Debo confesar que cuando escuché que la barriada de Luyanó se encontraba entre las afectadas, el corazón se me estrujó. La “Patria chica”, ese reducto de tierra donde me tocó nacer, donde aprendí a leer y escribir, donde tuve mi primera novia y mis primeros rasponazos, había sido herida. Pensé en los amigos de toda la vida, en la desesperación de perder sus techos; y un nudo se tejió en mi garganta, el corazón sangraba en silencio, como si le hubiesen encajado una daga, y la cordura ordenaba mantener la calma.

Después llegaron jornadas de intenso trabajo, donde La Habana comenzó a renacer. La prensa fue de un sitio a otro, de un barrio a otro. Por doquier los dirigentes del Partido y el Gobierno en la capital daban instrucciones, precisaban datos, explicaban la necesidad de mantener la calma, que a nadie se le abandonaría.

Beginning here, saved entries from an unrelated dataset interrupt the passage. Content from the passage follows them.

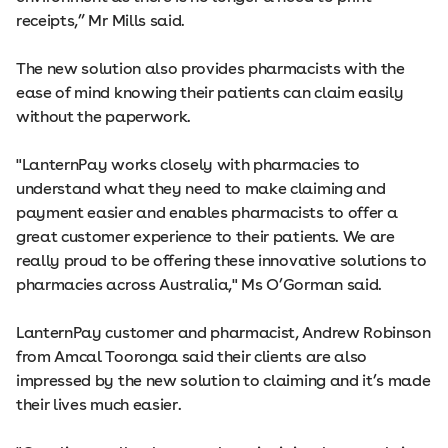
receipts,” Mr Mills said.
The new solution also provides pharmacists with the
ease of mind knowing their patients can claim easily
without the paperwork.
"LanternPay works closely with pharmacies to
understand what they need to make claiming and
payment easier and enables pharmacists to offer a
great customer experience to their patients. We are
really proud to be offering these innovative solutions to
pharmacies across Australia," Ms O’Gorman said.
LanternPay customer and pharmacist, Andrew Robinson
from Amcal Tooronga said their clients are also
impressed by the new solution to claiming and it’s made
their lives much easier.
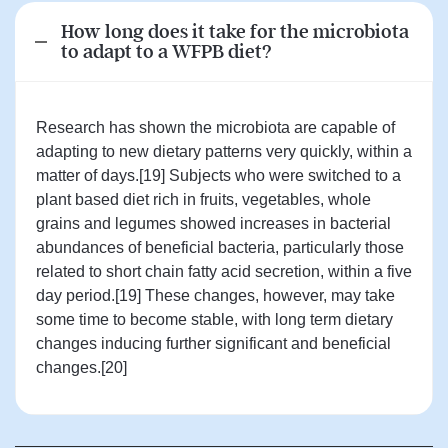
How long does it take for the microbiota
to adapt to a WFPB diet?
Research has shown the microbiota are capable of
adapting to new dietary patterns very quickly, within a
matter of days.[19] Subjects who were switched to a
plant based diet rich in fruits, vegetables, whole
grains and legumes showed increases in bacterial
abundances of beneficial bacteria, particularly those
related to short chain fatty acid secretion, within a five
day period.[19] These changes, however, may take
some time to become stable, with long term dietary
changes inducing further significant and beneficial
changes.[20]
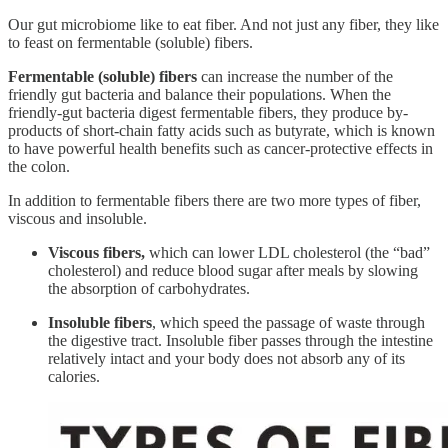
Our gut microbiome like to eat fiber. And not just any fiber, they like
to feast on fermentable (soluble) fibers.
Fermentable (soluble) fibers
can increase the number of the
friendly gut bacteria and balance their populations. When the
friendly-gut bacteria digest fermentable fibers, they produce by-
products of short-chain fatty acids such as butyrate, which is known
to have powerful health benefits such as cancer-protective effects in
the colon.
In addition to fermentable fibers there are two more types of fiber,
viscous and insoluble.
Viscous fibers,
which can lower LDL cholesterol (the “bad”
cholesterol) and reduce blood sugar after meals by slowing
the absorption of carbohydrates.
Insoluble fibers
, which speed the passage of waste through
the digestive tract. Insoluble fiber passes through the intestine
relatively intact and your body does not absorb any of its
calories.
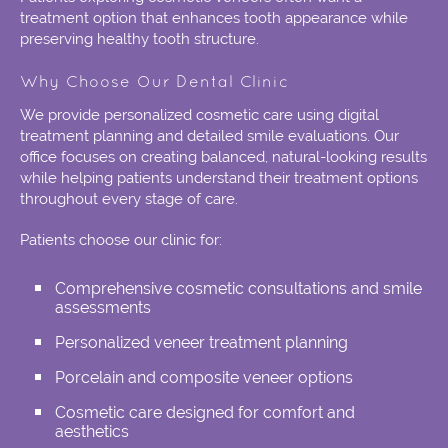
treatment option that enhances tooth appearance while
preserving healthy tooth structure.
Why Choose Our Dental Clinic
We provide personalized cosmetic care using digital
treatment planning and detailed smile evaluations. Our
office focuses on creating balanced, natural-looking results
while helping patients understand their treatment options
throughout every stage of care.
Patients choose our clinic for:
Comprehensive cosmetic consultations and smile
assessments
Personalized veneer treatment planning
Porcelain and composite veneer options
Cosmetic care designed for comfort and
aesthetics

Este miércoles acudieron Luis Antonio Torres Iríbar, primer secretario del Partido en la capital y Reinaldo García Zapata, presidente de la Asamblea Provincial del Poder Popular en La Habana al Consejo Popular Luyanó, del municipio de Diez de Octubre. El corazón volvió a latir con certidumbre.

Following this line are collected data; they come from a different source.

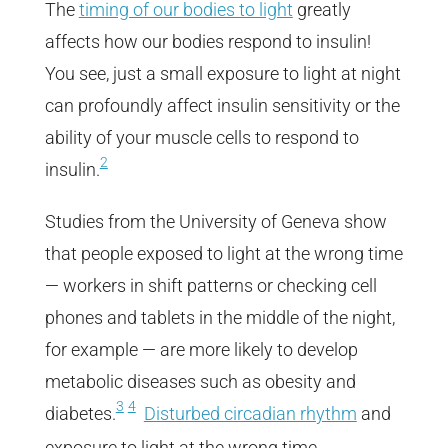
The
timing of our bodies to light
greatly
affects how our bodies respond to insulin!
You see, just a small exposure to light at night
can profoundly affect insulin sensitivity or the
ability of your muscle cells to respond to
2
insulin.
Studies from the University of Geneva show
that people exposed to light at the wrong time
— workers in shift patterns or checking cell
phones and tablets in the middle of the night,
for example — are more likely to develop
metabolic diseases such as obesity and
3
4
diabetes.
Disturbed circadian rhythm
and
exposure to light at the wrong time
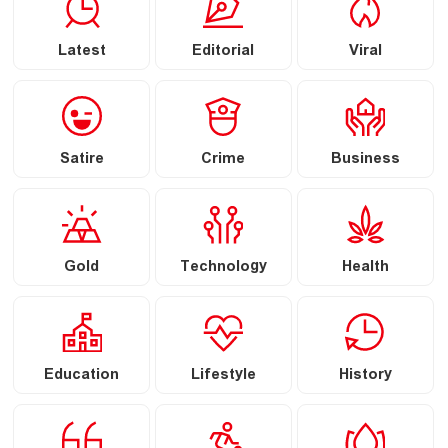
Latest
Editorial
Viral
Satire
Crime
Business
Gold
Technology
Health
Education
Lifestyle
History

Era como regresar a la semilla, solo que esta estaba en pleno florecimiento. El barrio era el mismo. Aún quedan casas donde es necesario meter el hombro con fuerza, pero el ánimo no decae. El barrio renace de sus “cenizas”, lo hace con nuevos bríos. Donde antes imperaba la madera, ahora se alzan paredes de bloques y cemento. Cuadra a cuadra vimos el avance, observé los cambios. Cada construcción es superior a lo que antes existía. Cada reclamo encontró la comprensión y una rápida respuesta.

Llegamos a la calle Infanzón. El pecho parecía chiquito... Todo era distinto, mejor. En los números 423 y 425, la madera no existía, con ella se fueron años de comején acumulado, el techo podrido, el papel y las tejas de las cubiertas eran cosas del pasado. El No. 423, la vieja casa donde pasé toda mi niñez y mi primera juventud, era otra. Allí seguía viviendo mi madre de Luyanó, una de esas mujeres que se prenden con fuerza a las costuras del alma y se hacen parte de uno.

Su casa también había sido afectada, sin embargo, no muestra síntomas de cansancio. Ella sabe que, pese a todos los problemas, el Estado no les va a dejar abandonados. Su mirada, llena de confianza, expresaba la gratitud mejor que cualquier palabra.

A una cuadra de distancia, en Pedro Perna, entre Manuel Pruna y Rosa Enríquez, el cambio también era radical. El ir y venir de los constructores y los dueños de las viviendas, al igual que en los demás sitios, resultaba una constante. Encontré que muchos de los habitantes seguían siendo los mismos, personas de pueblo, de hablar diáfano, sencillo, directo, pero sobre todas las cosas, agradecidos. El barrio era el de siempre, y al mismo tiempo, otro, mucho más bello. En medio del pecho, ahora se dibujada un entorno nuevo, mientras otra puntada se unía a las cientos que hacían latir con prisa a un corazón zurcido a base de amor y constancia.